I'm currently dealing with chat data from an educational setting. Statistics reveal that there are 6150 different words in these chats, 3157 not known by the dictionary. More than 50% of the words are not known! To be able to do anything with these chats they need to be "cleaned". Wilson Wong and his co-workers have come up with a method for Cleaning dirty texts which is the first non-trivial attempt I have seen to attack the problem. Cudo's. Matthew Hurst, jokingly on April 1st, quotes the boss of Google: Our spelling correction...is an example of AI. Matthew sounded a little bit cynical, but is spelling correction not a fundamental step in connecting language and meaning. If all of the wonderful technology stumbles on something trivial as a spelling error, what is left?
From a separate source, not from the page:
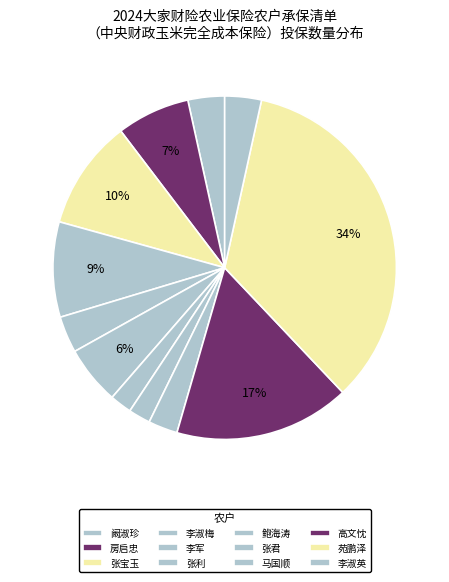

Which has a higher value, 鲍海涛 or 房启忠?

房启忠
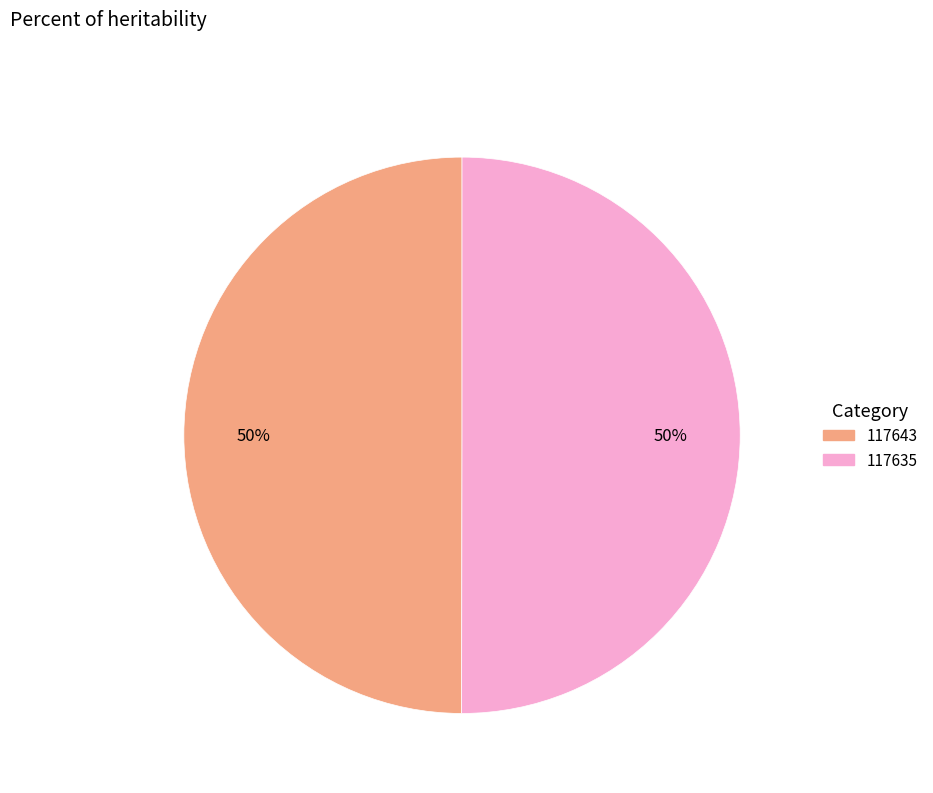

True or false: 117635 accounts for 50% of the total.

True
I'm applying Wong's ideas to my data and the results are encouraging, but not as spectaculair as the 96%+ correct corrections he is quoting. Perhaps it is my data :-), perhaps it is an imperfection in his method.
One of the most challenging examples in my data is k hbe geni dee (in Dutch). All four words are incorrect. The correct spelling is: ik heb geen idee. Which translates as: I have no idea, something social researchers of educational data find significant.
Conclusion: spelling correction is taken seriously by researchers and tools like Google. I think this is good news. Google performs well at single word errors and poorly at multi-word errors, and it does only correct the query (not the results).